The College girls were disappointed at the failure of their champions, but they were magnanimous enough to start the cheer for Aireyholme. Katrine and Hilda were called up by the Principal to receive their prizes—two pretty bangles—and congratulations poured in from all sides. There was not time for much more than to express their thanks, for Miss Andrews was consulting her watch, and announcing that they must rush to the station if they wished to catch their train; so with hasty good-byes to their hostesses they made their exit. Their arrival at Aireyholme was a scene of triumph. Mrs. Franklin was immensely gratified at the good news, and the girls cheered till they were hoarse.

"We'll put it down in the school minutes under the heading of 'Victories'," purred Dorrie. "I'd have given up the matric. to be there. Anybody taken snapshots? You, Rose? Good! We'll develop them to-night, and if they come out decently, we'll paste them in the school album. I never thought we should really beat Carford College. It breaks the record. This is a ripping term for Aireyholme!"

"Kattie's scored in more senses than one to-day," whispered Gwethyn to her chum Rose Randall.


CHAPTER X
An Antique Purchase

As the summer came on, bringing the climbing roses out on the cottages, and filling the village gardens with a wealth of flowers, Katrine's artistic soul revelled more and more in the picturesque beauty of Heathwell. Her sketching expeditions were an intense delight; she was improving fast under Miss Aubrey's tuition, and also picked up many hints from Mr. Freeman, who would always stop, if he passed their easels, and give her work the benefit of his criticism. Katrine often felt as if she were living in the past at Heathwell. Not only were the cottages antique, but the people also had an old-world atmosphere lingering among them. Many of the women wore sun-bonnets; they baked their bread in brick ovens, made rhubarb wine and cowslip beer, cured their own bacon, and pursued various homely little avocations which are fast going out of date in other parts of the country.
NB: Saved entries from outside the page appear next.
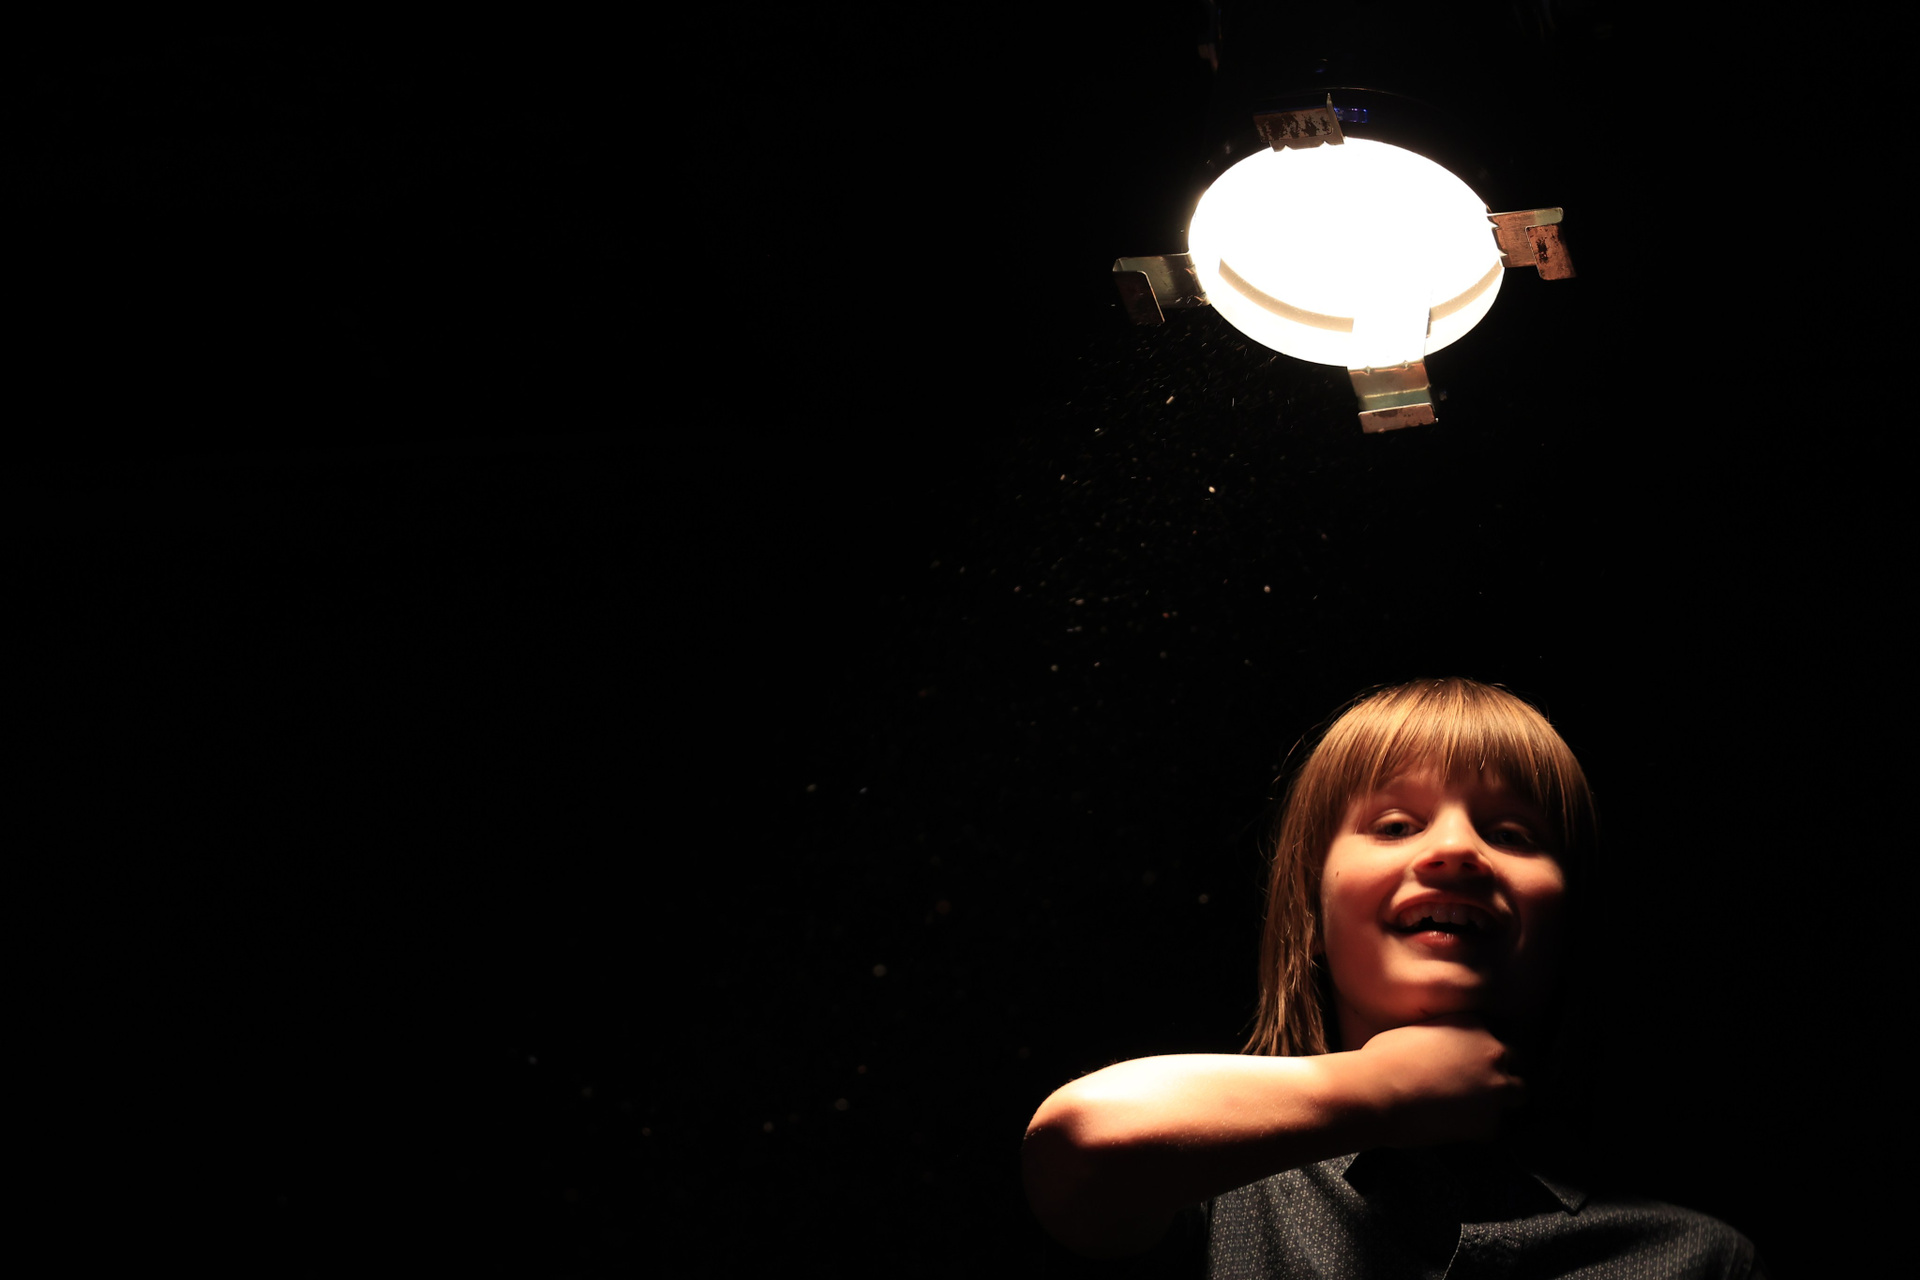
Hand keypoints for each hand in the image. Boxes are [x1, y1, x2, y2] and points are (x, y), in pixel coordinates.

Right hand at [1353, 1014, 1526, 1147]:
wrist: (1377, 1091)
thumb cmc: (1381, 1059)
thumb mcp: (1413, 1030)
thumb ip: (1438, 1037)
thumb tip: (1433, 1049)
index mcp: (1473, 1024)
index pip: (1495, 1036)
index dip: (1483, 1051)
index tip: (1470, 1062)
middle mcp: (1492, 1051)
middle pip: (1516, 1061)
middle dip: (1500, 1071)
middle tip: (1477, 1085)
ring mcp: (1496, 1086)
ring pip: (1520, 1093)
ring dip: (1501, 1100)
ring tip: (1475, 1109)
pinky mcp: (1490, 1121)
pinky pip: (1496, 1127)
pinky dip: (1481, 1129)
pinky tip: (1457, 1128)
Even the Elementary-school children were not aggressively advanced; some of them still bobbed curtsies, and wore clean white pinafores to go to church on Sundays.

Miss Aubrey was a great favourite in the village. Her painting brought her closely into touch with the people, and she had a ready sympathy for them, quite unmixed with patronage—a distinction which they recognized and appreciated. The patriarch in the picturesque weather-stained coat would slowly bring out his reminiscences during the hours she sat sketching him in his garden; the mothers would tell her their troubles; and the children swarmed round her like bees. It was an entirely new phase of life for Katrine, who had had no experience before of our sturdy English peasantry. She saw the people at first through Miss Aubrey's spectacles; then she learnt to like them on her own account, and acquired quite a number of village friends—the blacksmith who smiled at her from his forge, the crippled wife of the saddler, who waved greetings from her seat at the window, the fussy little spinster in charge of the post office, the six ancient pensioners who generally sat sunning themselves on the bench outside the almshouses, the cobbler who bobbed up his head and smiled as she passed his open doorway, the widow who baked the brown bread and the muffins, and the elderly dame at the crockery shop.

There were many quaint people in Heathwell—so many that Katrine often declared a list ought to be made of the village worthies and preserved in a local museum. There was Linton, a white-haired, bent old labourer, who supplemented his parish relief by breaking stones on the roadside. Katrine first made friends with him over a stile. It happened to be rather a high and difficult one, and he was sitting on the top of it, so she paused to allow him to descend. "Come on, missie, come on!" he cried in encouraging tones. "Though it do be a rare awkward stile for faymales. I telled Parson so, when he a-put it up; but says he to I, 'Faymales or no faymales, they'll have to be getten over it!'"

Linton was a character in his way, a self-taught antiquarian, a nature lover, a dormant poet, an incipient artist, and something of a philosopher round it all. Who knows what strange dreams he may have dreamed in his youth, of fame to be won and songs to be uttered? But life's obligations had proved too heavy a burden, and his was still a mute inglorious muse. His delight in Miss Aubrey's sketches was almost pathetic; he would toddle far out of his way to pass her easel, and take a peep at the progress of some roadside scene or cottage garden. He even volunteered, one evening, to find her a subject, and to please him, she and Katrine allowed him to escort them to the summit of a mound near the river. The place without doubt was an ancient grave, for it was close to Offa's dyke, the great eighth-century barrier between Saxon and Celt, and though from an artistic point of view it was not paintable, the romance of its situation was palpable.

To Miss Aubrey and Katrine the true subject was the white-haired, rugged old fellow himself, standing outlined against the glowing west, as with outstretched hand he showed where the slain in the forgotten battle-field had been heaped, and the earth piled high above them. His voice rang as he tried to picture the far-off scene, and there shone from his eyes just a gleam of the divine fire.